Lozoff's Uncle Bill learned to paint just like Symanski. I never met Symanski or Lozoff's Uncle Bill but in a way we are all linked. I did not get this connection until I read the following words by Lozoff: "I've been trying to figure out the best way to carry on the inspiration and example of his life. One way, given the news of these recent sports injuries, is to tell Bill's story to more people. Jack Jablonski's prognosis is the same as Bill's was; his doctors say he will never walk again. Even so, the circumstances are different; the medical advances since Bill's injury are innumerable. But the life-long challenges are similar."

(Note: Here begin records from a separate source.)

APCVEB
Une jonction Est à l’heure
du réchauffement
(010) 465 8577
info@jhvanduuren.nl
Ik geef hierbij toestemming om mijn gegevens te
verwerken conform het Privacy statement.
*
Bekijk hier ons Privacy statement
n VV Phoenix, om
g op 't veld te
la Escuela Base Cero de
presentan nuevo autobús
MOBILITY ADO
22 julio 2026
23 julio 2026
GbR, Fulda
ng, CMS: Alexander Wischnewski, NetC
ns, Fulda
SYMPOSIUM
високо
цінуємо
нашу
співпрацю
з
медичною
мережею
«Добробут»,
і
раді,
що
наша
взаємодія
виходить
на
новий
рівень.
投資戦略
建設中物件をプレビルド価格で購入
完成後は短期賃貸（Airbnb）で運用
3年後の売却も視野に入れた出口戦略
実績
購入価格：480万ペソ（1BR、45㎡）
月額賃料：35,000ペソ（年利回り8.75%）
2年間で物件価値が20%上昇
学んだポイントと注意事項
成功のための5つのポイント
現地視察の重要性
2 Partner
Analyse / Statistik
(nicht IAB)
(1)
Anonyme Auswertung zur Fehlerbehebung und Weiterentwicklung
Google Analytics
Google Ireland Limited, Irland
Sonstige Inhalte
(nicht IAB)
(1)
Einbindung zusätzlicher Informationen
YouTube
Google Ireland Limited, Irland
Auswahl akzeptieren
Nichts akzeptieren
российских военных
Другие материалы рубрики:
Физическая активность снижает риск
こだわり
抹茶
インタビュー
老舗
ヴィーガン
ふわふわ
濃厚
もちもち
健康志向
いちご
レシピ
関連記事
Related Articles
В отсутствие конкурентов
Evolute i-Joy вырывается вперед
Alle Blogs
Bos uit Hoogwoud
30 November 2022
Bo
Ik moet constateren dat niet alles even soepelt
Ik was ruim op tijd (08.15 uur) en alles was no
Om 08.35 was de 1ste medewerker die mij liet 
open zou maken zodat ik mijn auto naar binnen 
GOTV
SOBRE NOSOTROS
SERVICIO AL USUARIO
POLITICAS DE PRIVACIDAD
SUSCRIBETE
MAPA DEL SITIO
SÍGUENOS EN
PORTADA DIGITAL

I am willing to ignore the reference to inspiration and have instead latched on to the phrase "the life-long challenges are similar". I would maintain those life-long challenges paralyzed people encounter are social and take many forms. Gross lack of social supports are commonplace. Unemployment is rampant. Access to health care difficult or impossible and too often results in institutionalization. Mass transportation is problematic at best. Housing scarce. These are social problems that preclude an ordinary life. For some, they are beaten down by such barriers. This worries me. In spite of 40 plus years of legislative initiatives designed to empower people with a disability newly paralyzed people are set up to fail. Sure we have laws designed to protect our rights but such laws are meaningless without social support. We as a people, American people, do not value laws of inclusion. The presence of a person with a disability still causes a social disruption--it upsets the "primal scene of sociology" as utilized by Erving Goffman. Part of me values my existence as an outsider. I know the norm will always escape me and that I have a "spoiled identity". This has not changed nor will it. Such a position is great for viewing and analyzing much social interaction. But a life spent as an outsider is not what many want--and here is where I understand others who struggle with paralysis and its social consequences. As Kermit the Frog said "its not easy being green". To this classic line I would modify to it may not be easy but it sure as hell is interesting.